Les événemens géologiques qui influèrent alors sur la configuration du sol européen peuvent être ramenés à un petit nombre dont il est facile de saisir l’importance. Après les derniers temps tertiaires, pendant lesquels notre continent s’était graduellement refroidi, l’abaissement de la partie septentrionale envahie par la mer, amena ce que l’on nomme le phénomène erratique du nord ; cédant ensuite à une oscillation en sens inverse, mais aussi lente que la première, le nord de l’Europe revient de nouveau à la surface des eaux. Les principales chaînes se recouvrent alors d’énormes glaciers.

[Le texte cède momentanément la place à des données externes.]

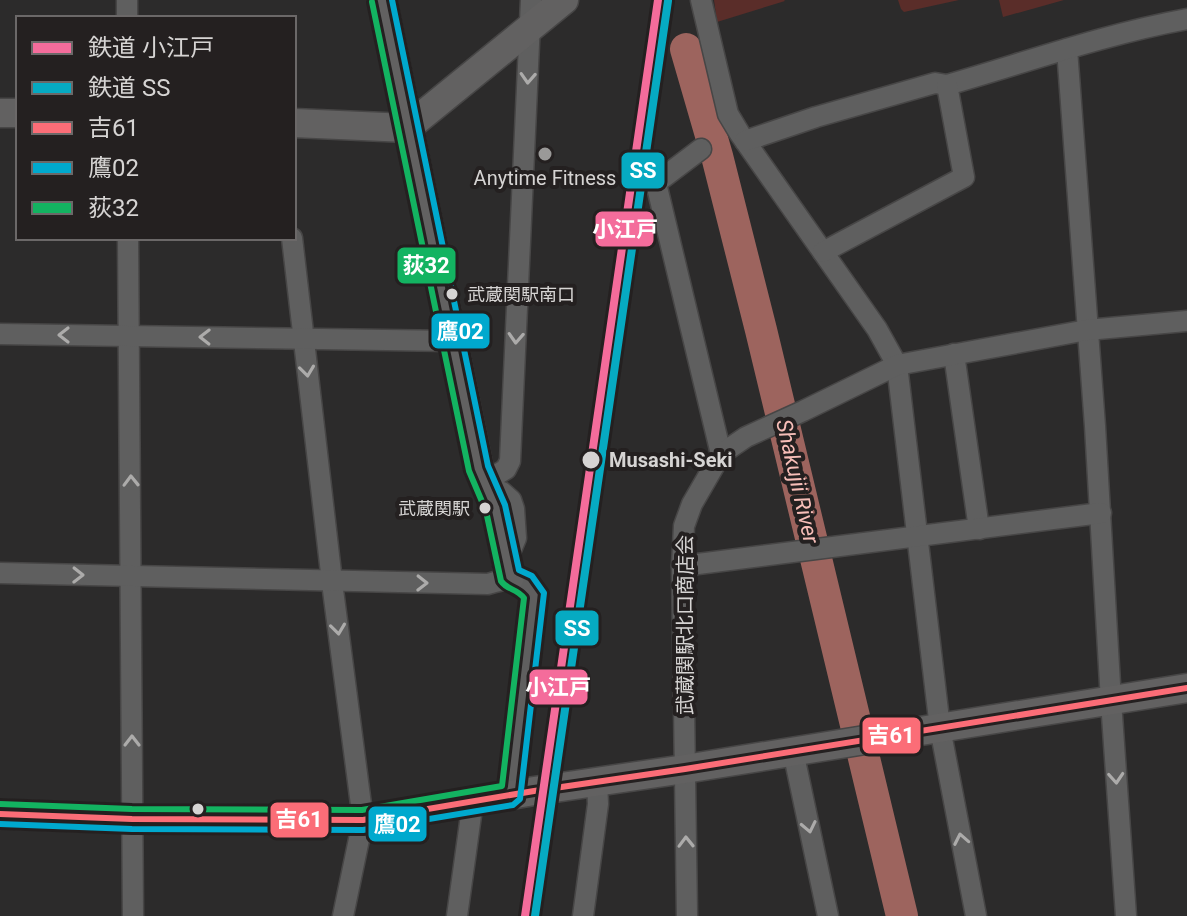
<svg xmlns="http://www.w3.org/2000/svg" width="1187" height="916" font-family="Roboto,'Noto Sans JP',sans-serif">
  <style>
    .green { fill: #5a2d29 }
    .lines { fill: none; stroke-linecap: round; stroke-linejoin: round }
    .river { stroke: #9d645e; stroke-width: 32 }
    .street-casing { stroke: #474646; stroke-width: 23 }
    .secondary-casing { stroke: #474646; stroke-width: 31 }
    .street { stroke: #5f5f5f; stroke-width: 20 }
    .secondary { stroke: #626161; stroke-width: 28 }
    .bus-1-casing { stroke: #242020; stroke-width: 12 }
    .bus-2-casing { stroke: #242020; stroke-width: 12 }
    .bus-3-casing { stroke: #242020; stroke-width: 12 }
    .bus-1 { stroke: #fb6d77; stroke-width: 6 }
    .bus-2 { stroke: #00a9ce; stroke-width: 6 }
    .bus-3 { stroke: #13b361; stroke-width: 6 }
    .rail-1-casing { stroke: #242020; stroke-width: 14 }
    .rail-2-casing { stroke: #242020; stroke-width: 14 }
    .rail-1 { stroke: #f46c9b; stroke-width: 8 }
    .rail-2 { stroke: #06aac2; stroke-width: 8 }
    .oneway { stroke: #acabaa }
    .poi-dot { fill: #9a9998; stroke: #242020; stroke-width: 3 }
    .bus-dot { fill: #d6d4d3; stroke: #242020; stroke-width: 3 }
    .labels { text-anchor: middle; stroke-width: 8; stroke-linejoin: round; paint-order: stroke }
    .bus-label { font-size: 18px; fill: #d6d4d3; stroke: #242020; text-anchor: start }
    .poi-label { font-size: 20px; fill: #d6d4d3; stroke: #242020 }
    .stop-label { font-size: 20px; font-weight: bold; fill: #d6d4d3; stroke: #242020; text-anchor: start }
    .street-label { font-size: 20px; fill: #d6d4d3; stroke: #242020 }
    .water-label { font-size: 22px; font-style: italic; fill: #f7beb8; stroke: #242020 }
    .line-badge { stroke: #242020; stroke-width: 3 }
    .badge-label { font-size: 22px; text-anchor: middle; font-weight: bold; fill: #fff }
  </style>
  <rect width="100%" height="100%" fill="#2c2b2b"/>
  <g class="green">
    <path d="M714,0H784L785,1L717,22Z"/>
    <path d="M898,0H959L904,12L901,9Z"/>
    <path d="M999,0H1064L1003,17Z"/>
  </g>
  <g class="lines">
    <path class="river" d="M686,49L717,156L761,330L902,916"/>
    <g class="street-casing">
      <g id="street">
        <path d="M127,0V18"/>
        <path d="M701,0L728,114L740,134L877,329L897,365L940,728L976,916"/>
        <path d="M1067,49L1095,426L1111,701L1126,916"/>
        <path d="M745,141L816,117L935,83L947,85C1027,62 1105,34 1187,19"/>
        <path d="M701,149L656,183L721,454"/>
        <path d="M128,238L133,916"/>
        <path d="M292,238L333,590L363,820L343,916"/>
        <path d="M823,252L964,177L947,85"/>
        <path d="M0,334L451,341"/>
        <path d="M954,354L979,529"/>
        <path d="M487,481L506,469L510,461L531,0"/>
        <path d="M490,488L502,492L511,500L514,509L516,538L508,557"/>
        <path d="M682,566L1101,513"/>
        <path d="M0,573L488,584C511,577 518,575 534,595L511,795"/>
        <path d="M793,751L828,916"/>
        <path d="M457,916L473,801"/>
        <path d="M583,916L598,804L597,782"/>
        <path d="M687,916L682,566L684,526L692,504L721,454L746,437L803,411L897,365L1087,330L1187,321"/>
      </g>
    </g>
    <g class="secondary-casing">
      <g id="secondary">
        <path d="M382,0L479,469C499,501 502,541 510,577"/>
        <path d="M0,113H18"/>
        <path d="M294,123L407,128L564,0"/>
        <path d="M0,814L132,819L363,820L534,791L685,769L1187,688"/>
      </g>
    </g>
    <use href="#street" class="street"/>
    <use href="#secondary" class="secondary"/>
    <g class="bus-1-casing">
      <path id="bus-1" d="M0,814L132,819L363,820L534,791L685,769L1187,688"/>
    </g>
    <g class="bus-2-casing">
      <path id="bus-2" d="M0,824L132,829L363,830L513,805L520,799L544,593L532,576L519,570L505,505L488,466L392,0"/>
    </g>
    <g class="bus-3-casing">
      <path id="bus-3" d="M0,804L132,809L362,810L502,786L524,598C516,588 507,590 501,581L486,511L469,471L372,2"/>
    </g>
    <use href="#bus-1" class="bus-1"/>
    <use href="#bus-2" class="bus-2"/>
    <use href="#bus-3" class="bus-3"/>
    <g class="rail-1-casing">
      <path id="rail-1" d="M525,916L658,0"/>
    </g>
    <g class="rail-2-casing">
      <path id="rail-2" d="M535,916L668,1"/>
    </g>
    <use href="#rail-1" class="rail-1"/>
    <use href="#rail-2" class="rail-2"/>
  </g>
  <defs><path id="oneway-chevron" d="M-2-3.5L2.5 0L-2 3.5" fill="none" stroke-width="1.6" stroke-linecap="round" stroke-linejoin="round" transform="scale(2)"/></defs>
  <g class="oneway">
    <use href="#oneway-chevron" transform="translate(528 78) rotate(93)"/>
    <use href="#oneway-chevron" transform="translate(64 335) rotate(-180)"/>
    <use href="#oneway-chevron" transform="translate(205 337) rotate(-179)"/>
    <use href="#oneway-chevron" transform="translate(516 338) rotate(93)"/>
    <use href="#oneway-chevron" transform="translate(307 371) rotate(83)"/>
    <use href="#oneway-chevron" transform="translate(131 481) rotate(-91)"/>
    <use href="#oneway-chevron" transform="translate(78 575) rotate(1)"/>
    <use href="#oneway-chevron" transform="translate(422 583) rotate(1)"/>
    <use href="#oneway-chevron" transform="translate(338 629) rotate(83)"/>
    <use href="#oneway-chevron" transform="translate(132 741) rotate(-90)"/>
    <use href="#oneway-chevron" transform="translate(1116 778) rotate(86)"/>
    <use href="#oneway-chevron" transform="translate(809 827) rotate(78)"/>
    <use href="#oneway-chevron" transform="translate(961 839) rotate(-101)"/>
    <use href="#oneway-chevron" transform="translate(686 842) rotate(-91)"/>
  </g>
  <circle class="poi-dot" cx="545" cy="154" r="8"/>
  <g class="bus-dot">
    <circle cx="452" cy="294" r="7"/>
    <circle cx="591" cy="460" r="10"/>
    <circle cx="485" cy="508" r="7"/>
    <circle cx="198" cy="809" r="7"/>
  </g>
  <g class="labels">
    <g class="bus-label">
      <text x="467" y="301">武蔵関駅南口</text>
      <text x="470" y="515" text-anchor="end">武蔵関駅</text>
    </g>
    <g class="poi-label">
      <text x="545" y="185">Anytime Fitness</text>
    </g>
    <g class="stop-label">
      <text x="609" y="467">Musashi-Seki</text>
    </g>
    <g class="street-label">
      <text transform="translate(685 625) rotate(-90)" y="7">武蔵関駅北口商店会</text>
    </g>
    <g class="water-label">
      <text transform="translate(798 481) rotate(77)" y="8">Shakujii River</text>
    </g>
  </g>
  <g class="line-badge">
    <rect x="620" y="151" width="46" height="39" rx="8" fill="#06aac2"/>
    <rect x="594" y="210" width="61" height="38" rx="8" fill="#f46c9b"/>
    <rect x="396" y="246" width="61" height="39" rx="8" fill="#13b361"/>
    <rect x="430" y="312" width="61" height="38" rx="8" fill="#00a9ce"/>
    <rect x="554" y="609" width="46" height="38" rx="8" fill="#06aac2"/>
    <rect x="528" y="668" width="61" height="38" rx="8" fill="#f46c9b"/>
    <rect x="861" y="716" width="61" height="39" rx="8" fill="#fb6d77"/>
    <rect x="269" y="801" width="61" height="38" rx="8" fill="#fb6d77"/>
    <rect x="367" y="805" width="61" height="38" rx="8" fill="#00a9ce"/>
  </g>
  <g class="badge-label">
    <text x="643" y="178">SS</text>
    <text x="625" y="237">小江戸</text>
    <text x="426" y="273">荻32</text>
    <text x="460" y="339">鷹02</text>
    <text x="577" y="636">SS</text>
    <text x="558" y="695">小江戸</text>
    <text x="891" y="743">吉61</text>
    <text x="299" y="827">吉61</text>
    <text x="397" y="832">鷹02</text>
  </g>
  <rect x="16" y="16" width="280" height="224" fill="#242020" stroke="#6b6868" stroke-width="2"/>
  <rect x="32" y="42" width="40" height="12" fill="#f46c9b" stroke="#6b6868" stroke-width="2"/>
  <text x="88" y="56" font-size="24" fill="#d6d4d3">鉄道 小江戸</text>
  <rect x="32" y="82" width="40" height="12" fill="#06aac2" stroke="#6b6868" stroke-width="2"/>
  <text x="88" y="96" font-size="24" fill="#d6d4d3">鉄道 SS</text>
  <rect x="32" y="122" width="40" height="12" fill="#fb6d77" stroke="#6b6868" stroke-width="2"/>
  <text x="88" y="136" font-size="24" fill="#d6d4d3">吉61</text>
  <rect x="32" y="162" width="40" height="12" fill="#00a9ce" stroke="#6b6868" stroke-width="2"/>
  <text x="88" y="176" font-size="24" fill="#d6d4d3">鷹02</text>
  <rect x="32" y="202" width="40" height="12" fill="#13b361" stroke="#6b6868" stroke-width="2"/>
  <text x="88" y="216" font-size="24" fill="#d6d4d3">荻32</text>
</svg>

Cependant le froid devient peu à peu plus vif, le climat moins égal et plus continental ; en dernier lieu, la diminution progressive de l’humidité amène le retrait des glaciers, le refoulement vers le nord des animaux qui en fréquentaient les approches et le commencement de l’état présent. Tous ces changemens ont dû exiger un temps dont sir Charles Lyell a essayé de donner une évaluation approximative. Il a montré que, lors du phénomène erratique, il avait fallu que l’Angleterre, tout le nord de l’Allemagne, la Pologne, la Russie jusqu’à Moscou et Kiev, la Scandinavie, sauf les massifs montagneux les plus élevés, descendissent peu à peu sous les eaux de la mer, qui dans le pays de Galles dépassaient au moins de 1,500 pieds le niveau actuel, tandis qu’en Scandinavie elles étaient hautes de 250 mètres et se prolongeaient en diminuant graduellement de profondeur vers les plaines d’Allemagne et de Russie. Dans toute cette étendue, les glaces flottantes ont promené des blocs granitiques et déposé sur le sol sous-marin le drift, sorte de limon mêlé de graviers et de fragmens anguleux dont la nature minéralogique a permis de reconnaître la provenance. C’est en se basant sur la puissance et la continuité du drift que M. Lyell a évalué à deux cent mille ans au moins la durée probable de cette grande oscillation. Dès lors cependant l’homme existait en Europe ; on ne saurait en douter, quoique les premières traces qu’il a laissées soient bien rares et aient longtemps échappé aux yeux les plus sagaces. Revenons en arrière pour mieux exposer les circonstances au milieu desquelles il se montre pour la première fois.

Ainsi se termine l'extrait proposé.